### TASK BRIEF
Transcribe the records from the line containing "toma el mantenimiento</td>" onward, up to and including the final line, exactly and without anything else.

### DATASET EXTRACT
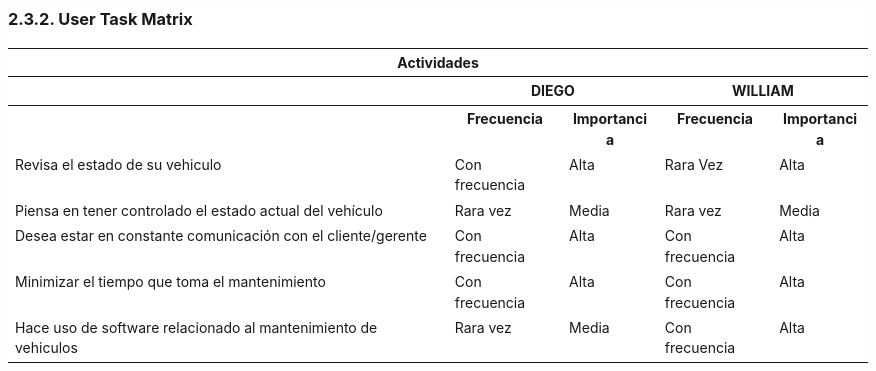 ### 2.3.2. User Task Matrix

<table>
        <tr>
          <th colspan="5" valign="top">Actividades</th>
        </tr>
        <tr>
          <th valign="top"></th>
          <th colspan="2" valign="top">DIEGO</th>
          <th colspan="2" valign="top">WILLIAM</th>
        </tr>
        <tr>
          <th valign="top"></th>
          <th>Frecuencia</th>
          <th>Importancia</th>
          <th>Frecuencia</th>
          <th>Importancia</th>
        </tr>
        <tr>
          <td valign="top">Revisa el estado de su vehiculo</td>
          <td>Con frecuencia</td>
          <td>Alta</td>
          <td>Rara Vez</td>
          <td>Alta</td>
        </tr>
        <tr>
          <td valign="top">Piensa en tener controlado el estado actual del vehículo</td>
          <td>Rara vez</td>
          <td>Media</td>
          <td>Rara vez</td>
          <td>Media</td>
        </tr>
        <tr>
          <td valign="top">Desea estar en constante comunicación con el cliente/gerente</td>
          <td>Con frecuencia</td>
          <td>Alta</td>
          <td>Con frecuencia</td>
          <td>Alta</td>
        </tr>
        <tr>
          <td valign="top">Minimizar el tiempo que toma el mantenimiento</td>
          <td>Con frecuencia</td>
          <td>Alta</td>
          <td>Con frecuencia</td>
          <td>Alta</td>
        </tr>
        <tr>
          <td valign="top">Hace uso de software relacionado al mantenimiento de vehiculos</td>
          <td>Rara vez</td>
          <td>Media</td>
          <td>Con frecuencia</td>
          <td>Alta</td>
        </tr>
</table>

### PROBLEM SOLUTION
          <td valign="top">Minimizar el tiempo que toma el mantenimiento</td>
          <td>Con frecuencia</td>
          <td>Alta</td>
          <td>Con frecuencia</td>
          <td>Alta</td>
        </tr>
        <tr>
          <td valign="top">Hace uso de software relacionado al mantenimiento de vehiculos</td>
          <td>Rara vez</td>
          <td>Media</td>
          <td>Con frecuencia</td>
          <td>Alta</td>
        </tr>
</table>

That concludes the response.